In 1891 he was appointed surveyor to the Elder Scientific Exploring Expedition, led by David Lindsay under the auspices of the Royal Geographical Society of Australasia (South Australian Branch). Lindsay’s instructions were to investigate the remaining ‘blank spaces on the map of Australia’ (essentially the Great Victoria, Little Sandy, Great Sandy, Tanami and Simpson Deserts). After a good start, the expedition suffered severe hardships and personnel problems, which resulted in Lindsay’s returning to Adelaide leaving Wells in charge of the remants of the expedition.
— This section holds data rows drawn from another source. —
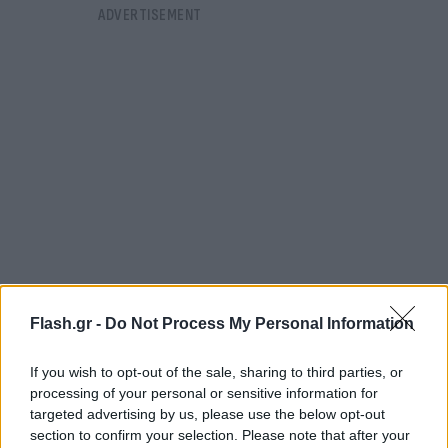
Flash.gr -
Do Not Process My Personal Information
Να σημειωθεί ότι με βάση τα τελευταία διαθέσιμα
If you wish to opt-out of the sale, sharing to third parties, or
στοιχεία από την ΑΑΔΕ έχουν ήδη υποβληθεί 6,3
processing of your personal or sensitive information for
εκατομμύρια φορολογικές δηλώσεις.
targeted advertising by us, please use the below opt-out
section to confirm your selection. Please note that after your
Wells discovered evidence of gold at what was to become the East Murchison goldfields (near present-day Wiluna) but the expedition was disbanded in March 1892. Only Wells and the cook, Warren, came away with clean slates. Wells returned to the Survey Department and on 22nd September 1892 he married Alice Marion Woods.
In 1896 Albert Calvert, a London mining engineer, offered to finance an expedition to complete the task of the Elder venture. Wells was selected to lead the Calvert Exploring Expedition, again supervised by the Royal Geographical Society. He engaged the Afghan camel-driver Bejah Dervish, and the party of seven men and twenty camels left Lake Way on 16th July 1896 and headed north-east into uncharted country.
After a substantial reconnaissance trip, the party was just over halfway through the two Sandy Deserts in October when it was decided that Wells’ older cousin Charles Wells and George Jones, the 18-year-old nephew of David Lindsay, would make a ‘flying trip’ to the west and then rendezvous with the main party at Joanna Spring, some 200 miles further north. The increasing heat of the advancing summer, scant water and lack of feed for the camels caused both parties extreme hardship. The main party was soon travelling only at night and was forced to abandon most of the equipment at Adverse Well and the remainder of it the following day. Low on water and unable to locate Joanna Spring (which had been innocently mis-mapped by Warburton), they made a desperate dash for the Fitzroy River. Charles Wells and Jones had abandoned the flying trip and, following the main party but about twelve days behind it, they perished. Their sun-dried bodies were finally found on May 27th 1897 after five search expeditions by Lawrence Wells.
In August 1897 Wells transferred to the Pastoral Board but from March to September 1903 led the Government North-West Prospecting Expedition, after which he returned to the Surveyor General’s Office and spent three years on a trigonometric survey in the north-west of the Northern Territory. In 1909 he joined the State Taxation Department and the following year became the Federal Deputy Commisioner of Land Tax for South Australia. He rejoined the Land Board as Chairman in 1918 and held this position until his retirement in 1930.
He pulled on his explorer’s boots again to lead the privately-organized Quest (1930), Endeavour (1932) and Tarcoola (1933) Expeditions. In 1935 he received the Jubilee Medal and in 1937 was appointed O.B.E. Lawrence Wells died after being struck by a railcar near Blackwood railway station on 11th May 1938 and was buried at Mitcham Cemetery.